Essendo una serie popolar-pan-araba, i personaggi “parlano come mangiano”: Pina che viene dall'Egitto parla in arabo egiziano, Gina che viene dal Kuwait parla l’arabo del Golfo, Tina che è libanese parla l’arabo levantino. Ognuno parla arabo con le sue varianti locali. Gli unici che parlano in arabo “elevato” (standard, per comodità) sono i religiosi nelle loro giaculatorie.

Anche i messaggi whatsapp sono nella variante locale. I testi dei social media, sebbene scritti, sono di fatto testi orali. A nessuno viene in mente di mandare un sms in arabo standard.

Se qualcuno ha voglia di fare un po’ di esercizio, sono disponibili i sottotitoli che comprendono sia l’italiano che l’arabo.

Già, ma quale arabo? L’arabo standard.

A parte le discrepanze inevitabili nel sottotitolaggio, c’è corrispondenza tra parole pronunciate dagli attori e quelle scritte nei sottotitoli? No.

Sembrano lingue diverse. Ma più che diversità, meglio parlare di variabilità.

Per chi ha imparato a convivere con arabo standard e variante locale, il processo di scissione contestuale e linguistico è quasi automatico. Per un adulto che vuole cominciare lo studio di questa lingua è una condizione difficile da accettare e può diventare frustrante.

Un termine di paragone, rozzo ma immediato, potrebbe essere “Gomorra”, parlato in napoletano coi sottotitoli in italiano. Per dare un’idea.

L'arabo standard ha un riscontro nella vita quotidiana praticamente nullo. Tuttavia nel 2005 venne trasmessa una serie di produzione giordana sul terrorismo, dove gli attori recitavano interamente in arabo standard. Il titolo era “At-tarīq al-wācer” (“La Strada Dissestata”).
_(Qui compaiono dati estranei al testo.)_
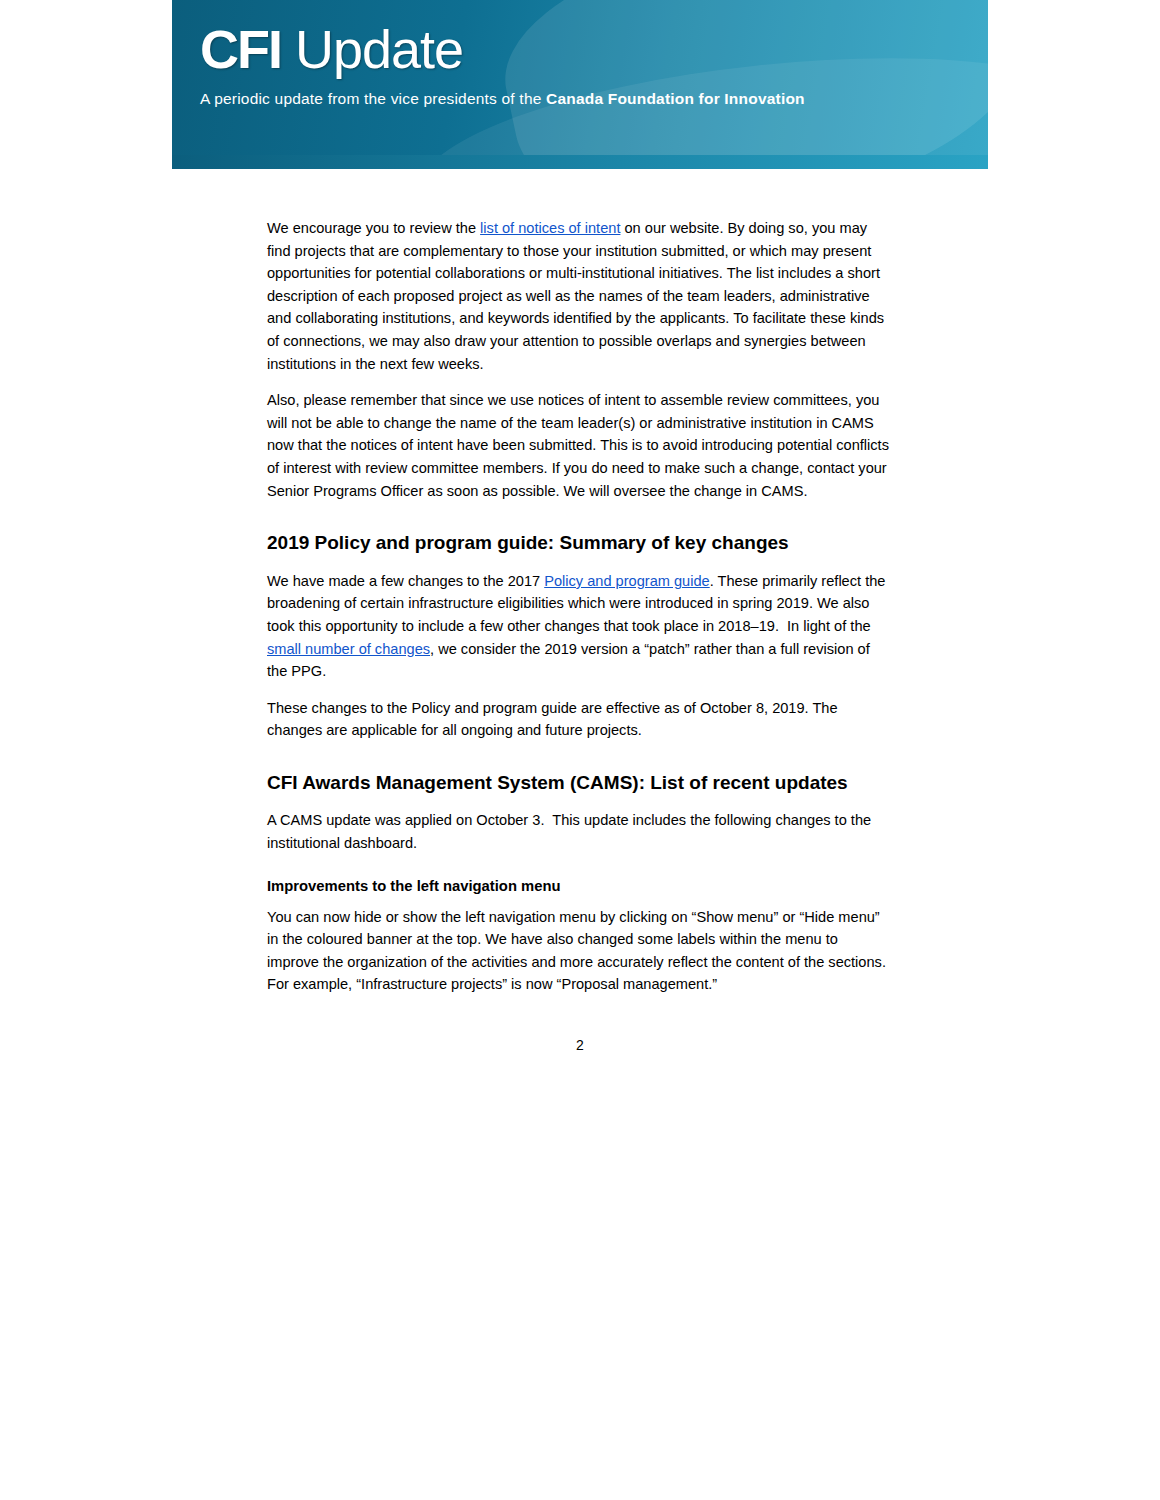CFI Update
A periodic update from the vice presidents of the Canada Foundation for Innovation
We encourage you to review the list of notices of intent on our website. By doing so, you may find projects that are complementary to those your institution submitted, or which may present opportunities for potential collaborations or multi-institutional initiatives. The list includes a short description of each proposed project as well as the names of the team leaders, administrative and collaborating institutions, and keywords identified by the applicants. To facilitate these kinds of connections, we may also draw your attention to possible overlaps and synergies between institutions in the next few weeks.
Also, please remember that since we use notices of intent to assemble review committees, you will not be able to change the name of the team leader(s) or administrative institution in CAMS now that the notices of intent have been submitted. This is to avoid introducing potential conflicts of interest with review committee members. If you do need to make such a change, contact your Senior Programs Officer as soon as possible. We will oversee the change in CAMS.
2019 Policy and program guide: Summary of key changes
We have made a few changes to the 2017 Policy and program guide. These primarily reflect the broadening of certain infrastructure eligibilities which were introduced in spring 2019. We also took this opportunity to include a few other changes that took place in 2018–19. In light of the small number of changes, we consider the 2019 version a “patch” rather than a full revision of the PPG.
These changes to the Policy and program guide are effective as of October 8, 2019. The changes are applicable for all ongoing and future projects.
CFI Awards Management System (CAMS): List of recent updates
A CAMS update was applied on October 3. This update includes the following changes to the institutional dashboard.
Improvements to the left navigation menu
You can now hide or show the left navigation menu by clicking on “Show menu” or “Hide menu” in the coloured banner at the top. We have also changed some labels within the menu to improve the organization of the activities and more accurately reflect the content of the sections. For example, “Infrastructure projects” is now “Proposal management.”
2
Non ha funzionato, il processo mentale che richiedeva era troppo artificioso per un prodotto d’intrattenimento, ambientato ai giorni nostri.

Dunque, quale arabo prediligere nello studio? 

Lo studente (adulto) dovrebbe chiarire il proprio obiettivo fin da subito: perché voglio studiare l'arabo? A cosa mi serve?

L’arabo standard è la variante che viene generalmente considerata per la didattica, anche ai fini di una certificazione (JFLT o ILA). Ma se lo studente è, poniamo, un militare in partenza per l’estero e tra i suoi obiettivi c’è quello di comunicare efficacemente con gli abitanti di quel paese, l’insegnante non può tacere l’aspetto duplice (quando non triplice) dell’arabo. Mettere insieme le variabili, standard e locale, è sicuramente un lavoro imperfetto, ma è quello più aderente alla realtà.

Un arabofono è certo più esposto ad input di variabilità linguistica che lo rendono capace di maneggiare agilmente ciò che per lo studente è complesso. Motivo per cui è facile che, per esempio, un Libico e un Siriano si capiscano se chiacchierano ognuno con la propria variante locale. È facile, ma non automatico. Vi sono elementi socio-linguistici che complicano le cose, come il livello o il tipo di istruzione, il contesto sociale, la persona stessa.

L’arabo è una lingua logica, ciò non significa che non sia anche complessa. La meraviglia sta anche in questo.

Nell'immagine: in alto, il fumetto verde è la “whatsappata” che arriva alla ragazza, May, in arabo levantino pronunciata dalla voce fuori campo . In basso, la stessa frase scritta in arabo standard:

May entì wen wsalti w-labacd

Ayna anti ya “May”? Hal wasalti am la?

Entrambe dicono la stessa cosa: “May, dove sei? Sei arrivata o no?”.

(N.B. per gli arabisti: volutamente non ho menzionato la parola “Fuṣḥa”).